When you overlook this, you miss the actual signal. Because here’s the thing: 

Not all results are visible.

Attention is a result. Recognition is a result. Trust building is a result. They just don’t always show up in ways that are easy to measure or validate in the moment.

And if you only trust what you can see, you will almost always assume it’s not working far sooner than is actually true.

That’s the point where people stop, or pivot, or start something new, thinking they need a different strategy, when in reality they just haven’t stayed with the current one long enough.

At the same time, there’s another question that matters just as much.

It’s not only “is this working?” or even “have I stayed with this long enough?”

It’s also “am I doing this in a way that can actually create results?”

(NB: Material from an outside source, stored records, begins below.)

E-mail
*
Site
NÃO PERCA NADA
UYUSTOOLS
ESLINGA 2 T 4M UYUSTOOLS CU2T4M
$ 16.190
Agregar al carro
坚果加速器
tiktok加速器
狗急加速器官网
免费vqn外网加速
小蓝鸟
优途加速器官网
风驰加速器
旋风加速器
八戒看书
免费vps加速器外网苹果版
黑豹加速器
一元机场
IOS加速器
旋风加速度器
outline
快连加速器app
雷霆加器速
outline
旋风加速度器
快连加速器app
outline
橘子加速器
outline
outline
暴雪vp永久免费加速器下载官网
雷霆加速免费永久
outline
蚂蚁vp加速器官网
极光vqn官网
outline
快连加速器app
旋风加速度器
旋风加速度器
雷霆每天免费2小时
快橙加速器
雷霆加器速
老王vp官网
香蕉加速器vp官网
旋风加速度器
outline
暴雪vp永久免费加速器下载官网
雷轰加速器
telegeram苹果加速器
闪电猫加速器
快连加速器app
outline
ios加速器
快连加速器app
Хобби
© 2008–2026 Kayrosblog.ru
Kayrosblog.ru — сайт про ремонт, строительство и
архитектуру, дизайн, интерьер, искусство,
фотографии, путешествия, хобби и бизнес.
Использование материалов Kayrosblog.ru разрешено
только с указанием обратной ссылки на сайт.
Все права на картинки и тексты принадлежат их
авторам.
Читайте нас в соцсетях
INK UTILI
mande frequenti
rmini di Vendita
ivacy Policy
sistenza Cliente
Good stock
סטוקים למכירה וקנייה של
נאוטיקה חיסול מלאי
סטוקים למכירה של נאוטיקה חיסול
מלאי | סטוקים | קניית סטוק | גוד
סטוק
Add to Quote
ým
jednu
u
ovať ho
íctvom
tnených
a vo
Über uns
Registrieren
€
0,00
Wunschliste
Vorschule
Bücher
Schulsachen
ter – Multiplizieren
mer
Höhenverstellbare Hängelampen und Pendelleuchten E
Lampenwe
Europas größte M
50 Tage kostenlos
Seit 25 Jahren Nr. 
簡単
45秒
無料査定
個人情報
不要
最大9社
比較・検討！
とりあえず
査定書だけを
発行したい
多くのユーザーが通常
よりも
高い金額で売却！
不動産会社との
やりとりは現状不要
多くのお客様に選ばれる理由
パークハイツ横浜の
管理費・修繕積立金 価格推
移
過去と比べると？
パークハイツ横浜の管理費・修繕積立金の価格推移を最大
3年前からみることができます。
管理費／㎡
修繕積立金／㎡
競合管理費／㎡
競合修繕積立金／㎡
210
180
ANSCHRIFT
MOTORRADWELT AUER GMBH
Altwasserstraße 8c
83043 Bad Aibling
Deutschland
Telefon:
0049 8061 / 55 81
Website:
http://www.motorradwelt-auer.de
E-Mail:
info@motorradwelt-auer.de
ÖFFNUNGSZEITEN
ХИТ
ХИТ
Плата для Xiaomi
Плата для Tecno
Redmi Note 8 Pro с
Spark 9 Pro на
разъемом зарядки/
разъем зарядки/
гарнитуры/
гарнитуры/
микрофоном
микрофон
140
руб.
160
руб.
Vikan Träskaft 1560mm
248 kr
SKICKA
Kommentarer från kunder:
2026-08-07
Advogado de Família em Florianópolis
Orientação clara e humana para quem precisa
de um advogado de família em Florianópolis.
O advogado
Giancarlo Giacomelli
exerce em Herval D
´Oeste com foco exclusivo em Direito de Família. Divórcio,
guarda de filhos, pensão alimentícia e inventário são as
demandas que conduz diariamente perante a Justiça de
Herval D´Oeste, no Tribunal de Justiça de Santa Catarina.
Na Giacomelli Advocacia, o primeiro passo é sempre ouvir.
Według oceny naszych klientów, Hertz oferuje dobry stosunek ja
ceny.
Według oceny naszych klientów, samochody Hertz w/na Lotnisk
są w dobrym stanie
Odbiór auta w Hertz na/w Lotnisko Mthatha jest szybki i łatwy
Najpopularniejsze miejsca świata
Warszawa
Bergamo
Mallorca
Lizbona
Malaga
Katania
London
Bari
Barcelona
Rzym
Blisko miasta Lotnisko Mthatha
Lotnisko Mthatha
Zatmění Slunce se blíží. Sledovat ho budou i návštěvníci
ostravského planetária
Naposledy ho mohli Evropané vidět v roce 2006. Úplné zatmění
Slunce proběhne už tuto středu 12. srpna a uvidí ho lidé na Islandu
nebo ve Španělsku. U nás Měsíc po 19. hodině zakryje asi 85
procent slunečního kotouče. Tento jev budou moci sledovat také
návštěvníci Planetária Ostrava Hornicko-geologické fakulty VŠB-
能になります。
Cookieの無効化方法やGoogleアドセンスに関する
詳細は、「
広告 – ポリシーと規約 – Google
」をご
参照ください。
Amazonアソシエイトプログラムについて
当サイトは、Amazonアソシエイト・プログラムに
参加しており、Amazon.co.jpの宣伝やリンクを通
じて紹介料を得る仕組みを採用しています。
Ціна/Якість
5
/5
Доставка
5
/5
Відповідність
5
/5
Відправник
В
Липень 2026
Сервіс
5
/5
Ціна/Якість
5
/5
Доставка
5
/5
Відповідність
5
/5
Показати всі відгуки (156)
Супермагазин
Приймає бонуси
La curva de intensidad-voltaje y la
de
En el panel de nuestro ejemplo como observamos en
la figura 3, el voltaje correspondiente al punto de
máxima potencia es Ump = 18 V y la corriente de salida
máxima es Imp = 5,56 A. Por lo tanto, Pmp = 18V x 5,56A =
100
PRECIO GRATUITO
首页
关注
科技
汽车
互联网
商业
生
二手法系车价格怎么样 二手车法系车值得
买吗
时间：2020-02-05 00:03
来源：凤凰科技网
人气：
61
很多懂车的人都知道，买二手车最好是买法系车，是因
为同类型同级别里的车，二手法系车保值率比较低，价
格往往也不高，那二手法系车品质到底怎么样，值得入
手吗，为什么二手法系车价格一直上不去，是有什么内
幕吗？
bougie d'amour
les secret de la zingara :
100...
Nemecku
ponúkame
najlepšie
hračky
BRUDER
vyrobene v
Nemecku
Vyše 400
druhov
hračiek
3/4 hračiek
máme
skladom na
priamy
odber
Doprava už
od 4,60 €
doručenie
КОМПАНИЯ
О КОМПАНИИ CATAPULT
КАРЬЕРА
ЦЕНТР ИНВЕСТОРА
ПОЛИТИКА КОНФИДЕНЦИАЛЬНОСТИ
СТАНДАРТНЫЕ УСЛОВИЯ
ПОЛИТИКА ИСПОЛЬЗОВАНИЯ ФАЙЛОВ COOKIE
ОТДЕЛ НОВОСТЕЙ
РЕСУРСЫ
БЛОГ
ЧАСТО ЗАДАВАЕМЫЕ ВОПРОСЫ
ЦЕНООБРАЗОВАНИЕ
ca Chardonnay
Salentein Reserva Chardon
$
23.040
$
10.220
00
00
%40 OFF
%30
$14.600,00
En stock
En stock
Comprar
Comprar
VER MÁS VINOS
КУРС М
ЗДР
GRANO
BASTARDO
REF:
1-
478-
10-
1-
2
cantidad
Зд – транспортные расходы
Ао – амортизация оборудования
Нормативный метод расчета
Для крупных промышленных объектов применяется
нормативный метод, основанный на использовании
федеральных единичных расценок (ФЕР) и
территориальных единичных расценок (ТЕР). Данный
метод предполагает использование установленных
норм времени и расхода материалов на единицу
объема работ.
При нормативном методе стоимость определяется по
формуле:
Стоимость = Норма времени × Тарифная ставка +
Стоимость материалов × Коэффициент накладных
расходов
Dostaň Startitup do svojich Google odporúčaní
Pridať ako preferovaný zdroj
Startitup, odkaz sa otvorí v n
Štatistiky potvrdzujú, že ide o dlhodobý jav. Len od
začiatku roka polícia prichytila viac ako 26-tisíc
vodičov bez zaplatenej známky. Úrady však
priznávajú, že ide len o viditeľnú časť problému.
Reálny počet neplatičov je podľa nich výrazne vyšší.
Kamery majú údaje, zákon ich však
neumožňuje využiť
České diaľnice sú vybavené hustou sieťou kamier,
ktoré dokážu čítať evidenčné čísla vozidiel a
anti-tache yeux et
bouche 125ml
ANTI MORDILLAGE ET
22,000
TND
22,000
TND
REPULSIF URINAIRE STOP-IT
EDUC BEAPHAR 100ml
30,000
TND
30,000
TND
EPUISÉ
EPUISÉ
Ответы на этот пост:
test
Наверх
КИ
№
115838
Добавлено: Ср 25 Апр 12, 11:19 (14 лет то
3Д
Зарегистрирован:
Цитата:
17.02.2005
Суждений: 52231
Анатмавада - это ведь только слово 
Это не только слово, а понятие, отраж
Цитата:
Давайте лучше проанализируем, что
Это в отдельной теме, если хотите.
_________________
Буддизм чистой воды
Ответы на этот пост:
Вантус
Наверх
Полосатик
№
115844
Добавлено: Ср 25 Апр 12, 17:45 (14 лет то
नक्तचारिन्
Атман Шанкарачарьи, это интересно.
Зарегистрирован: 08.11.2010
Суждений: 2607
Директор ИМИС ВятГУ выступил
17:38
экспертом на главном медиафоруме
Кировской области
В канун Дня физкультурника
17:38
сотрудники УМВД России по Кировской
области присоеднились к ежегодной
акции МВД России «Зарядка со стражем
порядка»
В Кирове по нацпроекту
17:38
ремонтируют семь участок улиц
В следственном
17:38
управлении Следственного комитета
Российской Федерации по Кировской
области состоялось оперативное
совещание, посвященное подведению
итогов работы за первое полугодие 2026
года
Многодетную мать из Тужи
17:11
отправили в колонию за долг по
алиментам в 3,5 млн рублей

Because consistency on its own isn’t enough.

You can show up every week with content, but if what you’re sharing doesn’t speak to a clear problem your ideal clients are facing, it’s unlikely to lead anywhere.

You can be reaching out to people regularly, but if those conversations stay at the level of friendly catch-ups, without any direction or depth, they’re unlikely to turn into opportunities.

So there are two things to hold at the same time.

Staying in the process long enough for the invisible to become visible.

And making sure that what you’re doing is actually designed to create results in the first place.

When those two things come together, that’s when momentum builds.